Dahası her ne kadar seçim kampanyası ‘genel seçim’ havasında yürüyor denilse de ‘genel seçim’in de ötesine geçti. Bir nevi referandumun mesabesinde öneme sahip. 30 Mart 2014 tarihi... Yani pazar günü... Türkiye için gerçek bir milat gibi... Şimdiden şunu söyleyebilirim ki...
Aydın Doğan 2002’den bu yana her seçimde olduğu gibi seçim sonuçlarında da sandıktan da umduğunu bulamayacak. Her seçimde evinde davet veriyor Aydın Doğan. Bu kez Ekrem Dumanlı da davetli midir bilmem ancak bu seçim sonuçlarını izlemek için evinde düzenlediği ‘Erdoğan’dan kurtuluyoruz’ partisi bu kez de hüsranla sonuçlanacak. Ama akıllanır mı? Hiç sanmam. Dumanlı’nın omzuna yaslanıp, ‘Sana güvenmiştim Ekrem’ deyip ağlasın artık! Ya da gitsin Pensilvanya’dan hesap sorsun. Gerçi üç gün sonra başka birisi çıksın ‘Erdoğan’dan kurtaracak güç bizde’ desin bu kez de onun peşine takılır...
***
30 Mart seçimleri şimdiden cumhuriyet döneminin en yüksek katılımlı seçimi olmaya da aday. Öyle geliyor ki, bir tarafta Ezgi Başaran’ın dahi “Uyuma sandık başına git” çağrıları diğer tarafta ‘ablaların ev ev dolaşmaları’ hakikaten sandığa yansıyacak ve bu kez seçmenin katılım oranı oldukça yüksek çıkacak.
Sandığa gideceğiz.
Ve... Türkiye’nin kaderini belirleyecek, çocuklarımızın yaşacağı bir hayatın temellerini atacağımız geleceğin sözleşmesine mühür vuracağız o gün. 30 Mart günü hepimiz, demokrasinin, özgürlüklerin simgesi olan, vesayetçi yapıyla canı pahasına mücadeleyi göğüsleyen ‘Uzun Adamın’ etrafını saracağız... Ve kenetleneceğiz.

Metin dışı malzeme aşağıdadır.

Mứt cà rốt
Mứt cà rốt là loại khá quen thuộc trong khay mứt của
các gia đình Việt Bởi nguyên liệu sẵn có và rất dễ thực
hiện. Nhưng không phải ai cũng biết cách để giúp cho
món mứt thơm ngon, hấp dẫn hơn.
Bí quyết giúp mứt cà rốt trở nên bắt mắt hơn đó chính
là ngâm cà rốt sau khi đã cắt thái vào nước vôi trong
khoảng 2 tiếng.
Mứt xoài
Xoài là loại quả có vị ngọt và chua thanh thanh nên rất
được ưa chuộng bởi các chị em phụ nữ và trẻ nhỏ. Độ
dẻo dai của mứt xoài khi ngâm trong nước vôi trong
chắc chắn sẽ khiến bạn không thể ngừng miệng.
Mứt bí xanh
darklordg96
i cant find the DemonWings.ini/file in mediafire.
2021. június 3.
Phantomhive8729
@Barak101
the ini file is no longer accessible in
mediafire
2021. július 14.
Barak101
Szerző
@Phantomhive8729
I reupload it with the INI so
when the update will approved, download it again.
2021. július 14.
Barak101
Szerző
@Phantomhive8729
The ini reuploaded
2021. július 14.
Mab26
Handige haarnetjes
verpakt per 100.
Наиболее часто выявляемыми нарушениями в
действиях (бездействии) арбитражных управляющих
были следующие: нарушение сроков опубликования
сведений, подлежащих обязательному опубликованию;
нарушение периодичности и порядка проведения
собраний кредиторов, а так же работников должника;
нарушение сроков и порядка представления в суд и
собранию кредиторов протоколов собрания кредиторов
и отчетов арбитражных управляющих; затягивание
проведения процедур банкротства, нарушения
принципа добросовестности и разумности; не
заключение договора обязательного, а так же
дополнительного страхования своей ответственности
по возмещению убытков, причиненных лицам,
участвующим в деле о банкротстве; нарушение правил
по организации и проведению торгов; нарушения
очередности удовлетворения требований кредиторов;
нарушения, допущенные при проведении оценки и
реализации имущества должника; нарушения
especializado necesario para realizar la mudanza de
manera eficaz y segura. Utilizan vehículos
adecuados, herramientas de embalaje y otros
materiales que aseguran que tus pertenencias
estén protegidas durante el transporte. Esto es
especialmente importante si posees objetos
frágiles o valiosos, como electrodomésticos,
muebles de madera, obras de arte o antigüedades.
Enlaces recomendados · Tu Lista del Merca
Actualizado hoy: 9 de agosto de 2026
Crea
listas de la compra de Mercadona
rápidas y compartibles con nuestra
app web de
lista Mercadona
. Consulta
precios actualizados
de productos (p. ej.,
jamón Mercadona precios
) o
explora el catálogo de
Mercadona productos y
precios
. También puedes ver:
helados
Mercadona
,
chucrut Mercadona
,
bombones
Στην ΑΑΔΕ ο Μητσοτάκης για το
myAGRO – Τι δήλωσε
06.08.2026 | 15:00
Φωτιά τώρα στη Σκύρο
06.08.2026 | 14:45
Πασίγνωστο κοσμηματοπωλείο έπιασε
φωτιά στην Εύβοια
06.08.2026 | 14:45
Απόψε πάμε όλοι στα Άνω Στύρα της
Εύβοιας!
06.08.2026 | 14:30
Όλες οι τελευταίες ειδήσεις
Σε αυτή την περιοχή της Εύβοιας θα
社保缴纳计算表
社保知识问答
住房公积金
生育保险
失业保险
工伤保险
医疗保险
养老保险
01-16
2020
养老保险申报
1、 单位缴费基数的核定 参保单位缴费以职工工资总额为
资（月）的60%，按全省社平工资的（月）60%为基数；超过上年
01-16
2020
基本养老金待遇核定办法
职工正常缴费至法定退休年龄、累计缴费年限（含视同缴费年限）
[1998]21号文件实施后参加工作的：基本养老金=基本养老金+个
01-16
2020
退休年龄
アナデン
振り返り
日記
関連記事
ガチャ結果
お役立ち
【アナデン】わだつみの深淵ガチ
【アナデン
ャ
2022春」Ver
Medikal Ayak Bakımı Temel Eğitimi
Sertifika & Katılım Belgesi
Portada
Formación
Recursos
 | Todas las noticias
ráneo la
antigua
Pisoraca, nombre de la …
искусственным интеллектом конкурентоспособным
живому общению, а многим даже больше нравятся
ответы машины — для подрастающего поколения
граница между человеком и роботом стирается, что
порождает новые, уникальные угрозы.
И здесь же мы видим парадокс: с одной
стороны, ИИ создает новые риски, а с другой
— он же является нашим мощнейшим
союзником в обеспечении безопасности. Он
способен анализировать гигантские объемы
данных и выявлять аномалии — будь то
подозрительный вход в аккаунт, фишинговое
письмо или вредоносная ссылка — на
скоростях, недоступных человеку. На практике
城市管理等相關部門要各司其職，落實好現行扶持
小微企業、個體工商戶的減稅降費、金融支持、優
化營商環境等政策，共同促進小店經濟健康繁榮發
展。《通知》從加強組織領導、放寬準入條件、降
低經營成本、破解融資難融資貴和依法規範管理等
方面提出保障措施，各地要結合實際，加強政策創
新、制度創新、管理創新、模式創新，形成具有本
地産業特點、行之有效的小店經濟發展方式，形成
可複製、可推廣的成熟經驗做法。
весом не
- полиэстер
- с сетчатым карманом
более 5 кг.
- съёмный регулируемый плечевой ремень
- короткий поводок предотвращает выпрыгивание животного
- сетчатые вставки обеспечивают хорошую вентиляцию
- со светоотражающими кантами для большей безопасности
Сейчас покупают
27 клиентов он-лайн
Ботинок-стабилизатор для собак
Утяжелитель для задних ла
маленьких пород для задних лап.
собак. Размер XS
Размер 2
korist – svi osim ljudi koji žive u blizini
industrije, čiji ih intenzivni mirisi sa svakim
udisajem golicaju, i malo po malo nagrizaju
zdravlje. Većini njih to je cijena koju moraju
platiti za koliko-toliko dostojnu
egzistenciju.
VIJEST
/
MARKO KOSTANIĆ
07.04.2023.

İki şey söyleyeceğiz o gün ‘Uzun Adam’a...
Van mitinginde konuşurken sesin kısılmıştı, aylardır çok yoruldun Uzun Adam... Çok yıprandın. Türlü ithamlara, iftiralara, kirli oyunlara maruz kaldın. Kolay değil ‘Uzun Adam’ vesayet odaklarıyla uğraşmak. Yürek ister, cesaret ister, ölümü göze almak gerekir. Sen bu ülkenin geleceği için ölümü göze aldın ‘Uzun Adam’! Adnan Menderes’in sonu gösterildiğinde “kefenim üzerimde” diyerek meydan okudun. “Buradayım” dedin “karşınızdayım” dedin “korkmuyorum” dedin. Meydanlara kuracakları darağaçlarını gösterenlere meydan okudun.
Meydanlar bu yüzden doldu ‘Uzun Adam”.
Rabbim sana uzun ömürler versin ‘Uzun Adam’ diyeceğiz ve mührü basağız o gün oy pusulasına.
Ne kadar yorgun olursan ol, dinlenmek yok ‘Uzun Adam’ diyeceğiz. Evet yolu yarıladık ancak daha gidecek yolumuz var diyeceğiz. Bu memleketi kurda kuşa teslim etme, bizleri de, emanetini aldığın devleti de korumak senin boynun borcudur diyeceğiz.
İstanbul’da oyumuzu kullanırken, bizler, artık telefonu dinlenen bir Başbakan görmek istemiyoruz, diyeceğiz. Ankara’da oyumuzu kullanırken, istihbaratın başındaki müsteşarının ensesinde dolaşan eller istemiyoruz, diyeceğiz. Ulusal güvenlik toplantılarının dinlendiği ve siyaset malzemesi yapılarak servis edildiği bir ülke istemiyoruz diyeceğiz. Van’da oyumuzu kullanırken, çözüm süreci devam, diyeceğiz. Diyarbakır’da oyumuzu kullanırken, derhal yeni bir anayasa, diyeceğiz. İzmir’de oyumuzu kullanırken, vesayetin sadece bir türlüsüne değil, başına takke geçirmişi de olsa bu yapıyı temizle, diyeceğiz. Sakın affetme, sakın merhamet etme. Etme ki acınacak duruma düşmeyelim diye gideceğiz sandıkların başına.
Meydanlar bunun için doldu. O meydanlar, bu yapının Türkiye demokrasisi, geleceği açısından taşıdığı potansiyel tehlikenin farkında.
Velhasıl “Uzun Adam”...
Emniyet, yargı içerisinde odaklandığı ortaya çıkan ancak devletin tüm hücrelerine kadar giren o mahut yapıyı temizlemen için sandık başına gideceğiz.
Partinin içinde paralel yapıya sesini çıkartmayan, şantajlara boyun eğen, bu mücadelede yanında yer almayan siyasetçilerini ve yol arkadaşlarını da gözden geçir diyeceğiz 30 Mart’ta.
Temizle diyeceğiz. Bu ülkeye baharı getir diyeceğiz. Eski Türkiye defterini kapatmak, Türkiye’ye nefes aldırmak için sandık başına gideceğiz.
30 Mart Pazar günü bizler üzerimize düşeni yapacağız. Pazartesi günü sıra bir kez daha sende ‘Uzun Adam’ diyeceğiz.
Sıra sende... Sözünü yerine getir ve inlerinden çıkart hepsini!